The answer must be an exact printing of every record below, with the pictures omitted.
━━━━━━━━━━━━━━━━
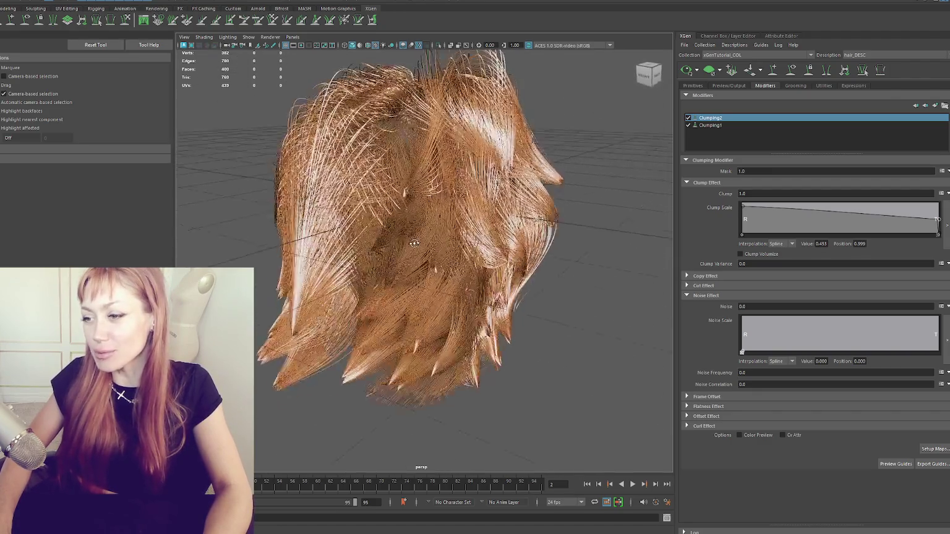
{"action": "mouse_move", "coordinate": [262, 235]}
{"action": "left_mouse_down", "text": "alt"}
{"action": "mouse_move", "coordinate": [311, 276]}
{"action": "mouse_move", "coordinate": [349, 263]}
{"action": "mouse_move", "coordinate": [420, 263]}
{"action": "mouse_move", "coordinate": [306, 257]}
{"action": "mouse_move", "coordinate": [281, 224]}
{"action": "mouse_move", "coordinate": [332, 183]}
{"action": "left_mouse_up", "text": "alt"}
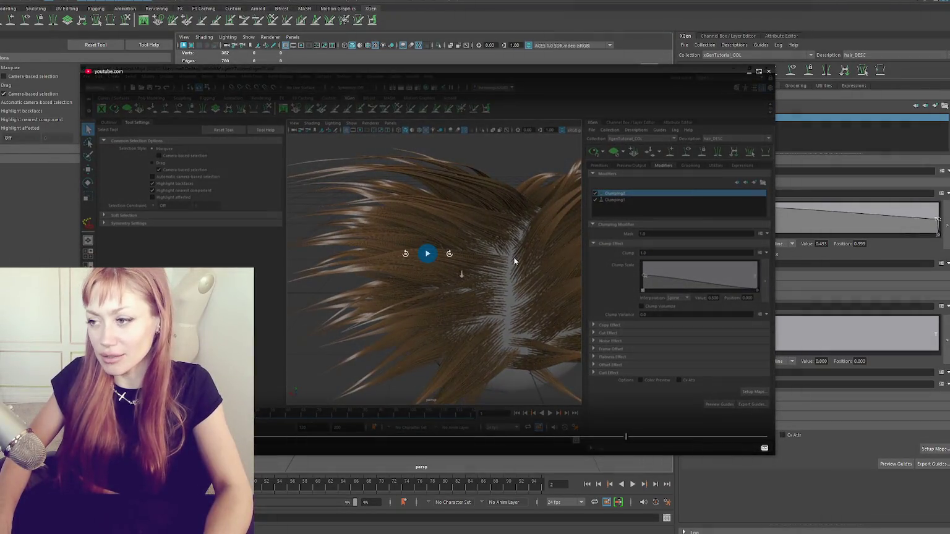
Play the picture-in-picture tutorial clip showing the clumped hair rotating.
{"action": "left_click", "coordinate": [435, 255]}
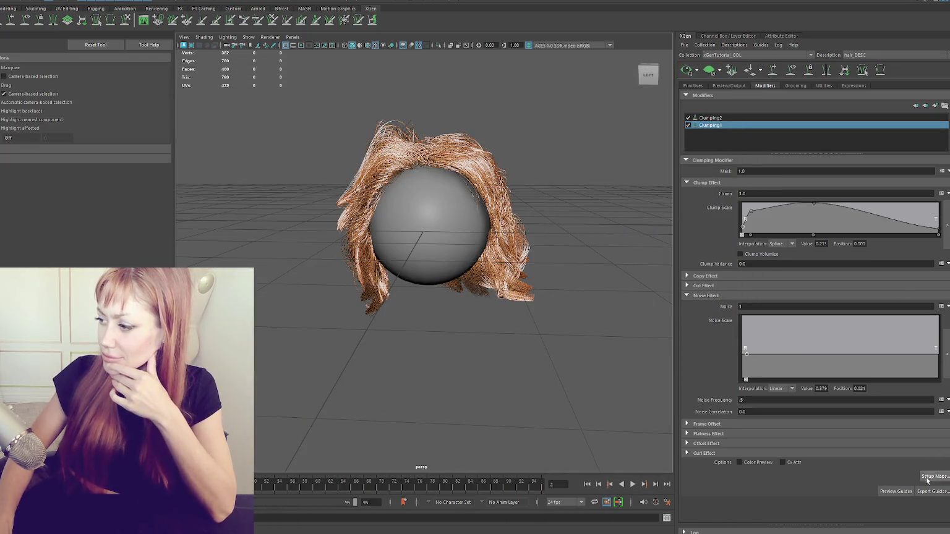
{"action": "left_click", "coordinate": [927, 478]}
{"action": "left_click_drag", "start_coordinate": [434, 154], "coordinate": [734, 158]}
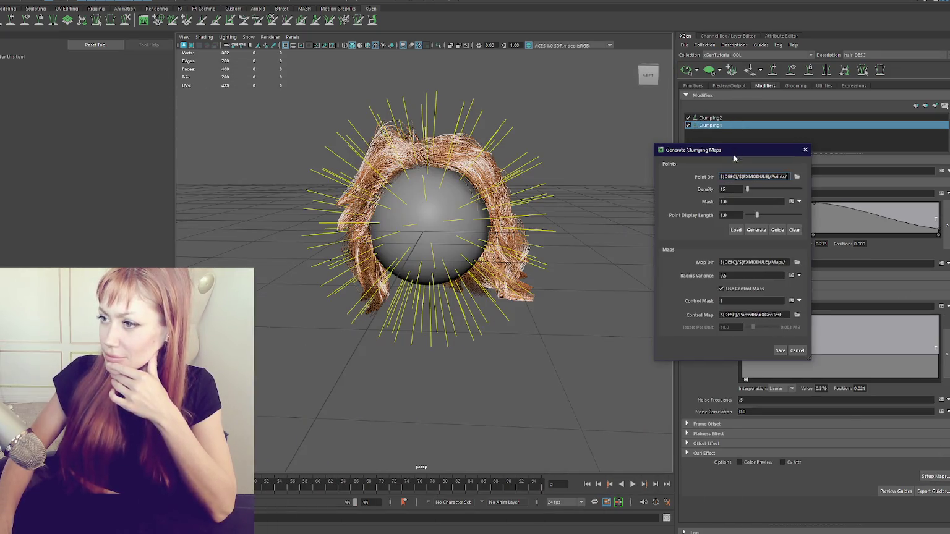
{"action": "double_click", "coordinate": [738, 189]}
{"action": "type", "text": "40"}
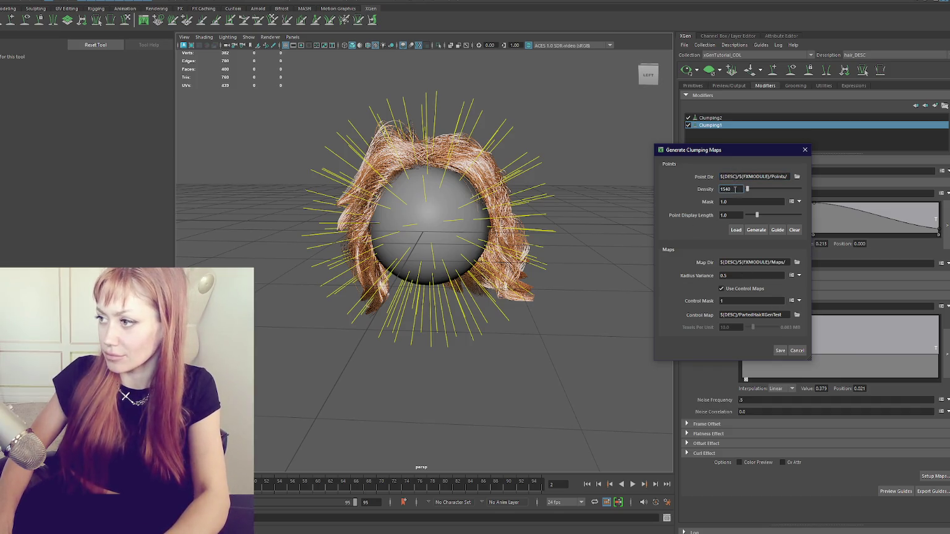
{"action": "left_click", "coordinate": [765, 230]}
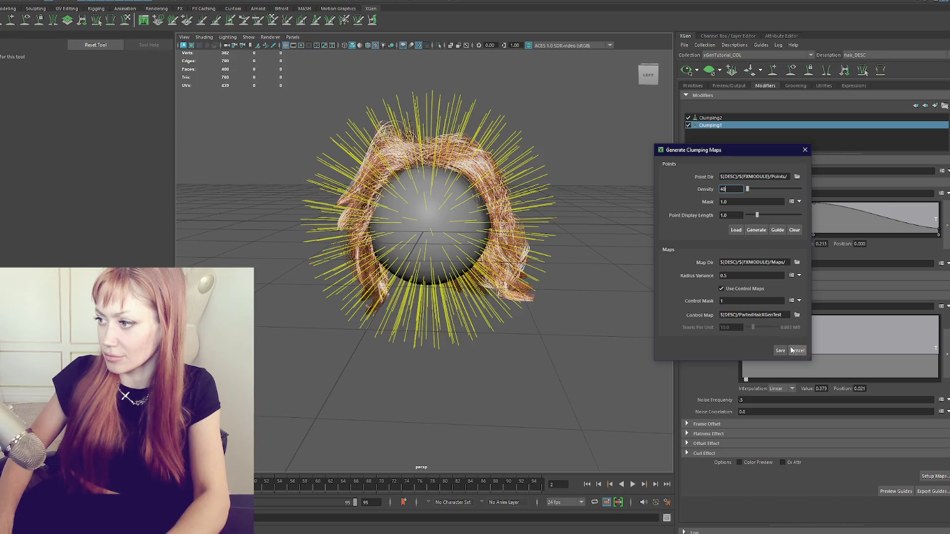
{"action": "left_click", "coordinate": [781, 351]}
{"action": "left_click_drag", "start_coordinate": [559, 264], "coordinate": [213, 250], "text": "alt"}
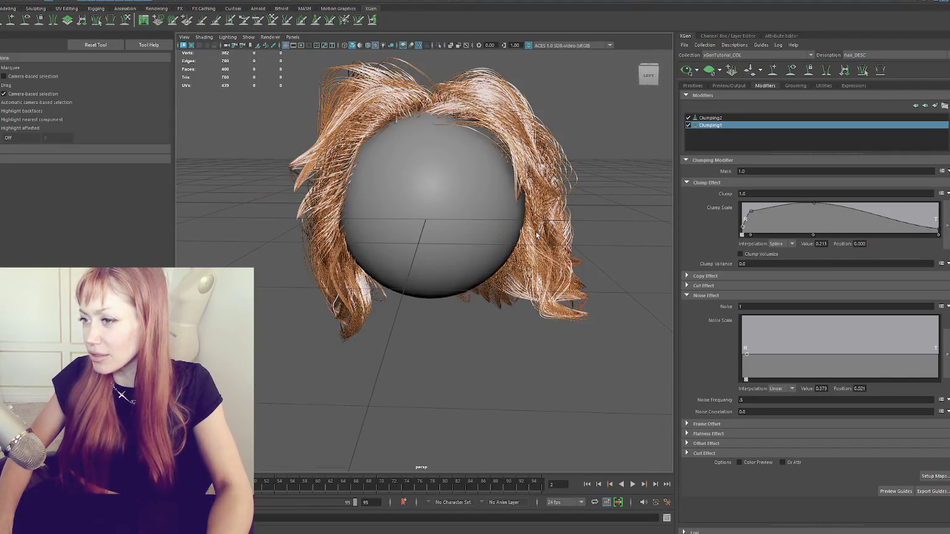
{"action": "mouse_move", "coordinate": [470, 229]}
{"action": "left_mouse_down", "text": "alt"}
{"action": "mouse_move", "coordinate": [581, 218]}
{"action": "mouse_move", "coordinate": [585, 206]}
{"action": "left_mouse_up", "text": "alt"}
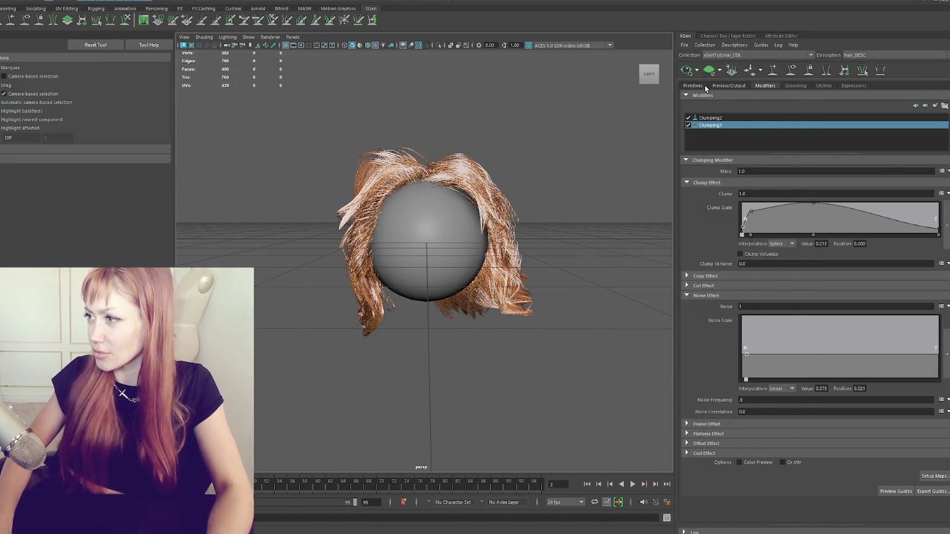
{"action": "left_click", "coordinate": [693, 85]}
━━━━━━━━━━━━━━━━
### Output for this exercise
{"action": "mouse_move", "coordinate": [262, 235]}
{"action": "left_mouse_down", "text": "alt"}
{"action": "mouse_move", "coordinate": [311, 276]}
{"action": "mouse_move", "coordinate": [349, 263]}
{"action": "mouse_move", "coordinate": [420, 263]}
{"action": "mouse_move", "coordinate": [306, 257]}
{"action": "mouse_move", "coordinate": [281, 224]}
{"action": "mouse_move", "coordinate": [332, 183]}
{"action": "left_mouse_up", "text": "alt"}
Play the picture-in-picture tutorial clip showing the clumped hair rotating.
{"action": "left_click", "coordinate": [435, 255]}
{"action": "left_click", "coordinate": [927, 478]}
{"action": "left_click_drag", "start_coordinate": [434, 154], "coordinate": [734, 158]}
{"action": "double_click", "coordinate": [738, 189]}
{"action": "type", "text": "40"}
{"action": "left_click", "coordinate": [765, 230]}
{"action": "left_click", "coordinate": [781, 351]}
{"action": "left_click_drag", "start_coordinate": [559, 264], "coordinate": [213, 250], "text": "alt"}
{"action": "mouse_move", "coordinate": [470, 229]}
{"action": "left_mouse_down", "text": "alt"}
{"action": "mouse_move", "coordinate": [581, 218]}
{"action": "mouse_move", "coordinate": [585, 206]}
{"action": "left_mouse_up", "text": "alt"}
{"action": "left_click", "coordinate": [693, 85]}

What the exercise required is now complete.